I still wake up at 2 A.M., 4 A.M., afraid. I have given up so much and I have more to give up if I want to continue on this path of living as a writer, one who writes more than she goes to the bank. For example: Do I really need a car? Do I need to go to Peet’s every single morning? A kombucha from Whole Foods is over three dollars. If I give those up, can I buy more writing time? How much am I willing to let go of so I can market book #1 and write book #2?

And I feel social pressure. It seems all my contemporaries have places of their own, cars of their own. Lots of clothes. Lots of meals out. But then I think about my dream life, and it goes all the way back to when I was a child on Martha’s Vineyard, watching the hippies crawl out of the chicken coop they’d converted into sleeping quarters. I wanted that life, the one that was in front of me in the field, but the life that was behind me in the house, the one of my parents, the one that followed the more traditional path of go to college and get a good job and have a family and buy all the stuff families need and sign on the dotted line if you don’t have enough cash to buy the things you and those you love want. It’s not about the magic of aim. It’s about trying to pile up everything you can on your plate and hope that by some miracle you can balance it all. It’s a life spent trying to hit a target by spraying a wall with tomato sauce. If you throw enough, you’re bound to hit something. But there is no grace in action. No real ownership.

● Given information
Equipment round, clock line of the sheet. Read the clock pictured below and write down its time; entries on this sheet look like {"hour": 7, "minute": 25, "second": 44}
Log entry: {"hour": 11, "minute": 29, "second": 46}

● Exercise instructions
In the passage about living as a writer, switch "kombucha" to "smoothie" and write out the part from "I still wake" up to and including "write book #2?".

● Exercise solution
I still wake up at 2 A.M., 4 A.M., afraid. I have given up so much and I have more to give up if I want to continue on this path of living as a writer, one who writes more than she goes to the bank. For example: Do I really need a car? Do I need to go to Peet’s every single morning? A smoothie from Whole Foods is over three dollars. If I give those up, can I buy more writing time? How much am I willing to let go of so I can market book #1 and write book #2?